[Work task]
Can you reproduce the text of every row below word for word, leaving the pictures out of your answer?

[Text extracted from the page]
──────

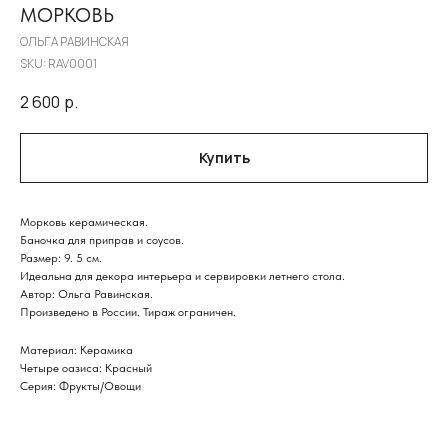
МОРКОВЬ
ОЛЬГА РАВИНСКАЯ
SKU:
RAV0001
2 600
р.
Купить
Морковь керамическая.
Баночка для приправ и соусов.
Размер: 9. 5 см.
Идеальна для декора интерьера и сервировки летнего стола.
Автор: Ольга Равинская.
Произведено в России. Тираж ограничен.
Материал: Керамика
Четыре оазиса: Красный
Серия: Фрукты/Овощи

──────

[Answer for the task]
МОРКОВЬ
ОЛЬГА РАВИНСКАЯ
SKU:
RAV0001
2 600
р.
Купить
Морковь керамическая.
Баночка для приправ и соусов.
Размер: 9. 5 см.
Идеальна для декора интерьера и сервировки летнего стола.
Автор: Ольга Равинская.
Произведено в России. Тираж ограничен.
Материал: Керамика
Четыре оазиса: Красный
Серия: Фрукты/Овощи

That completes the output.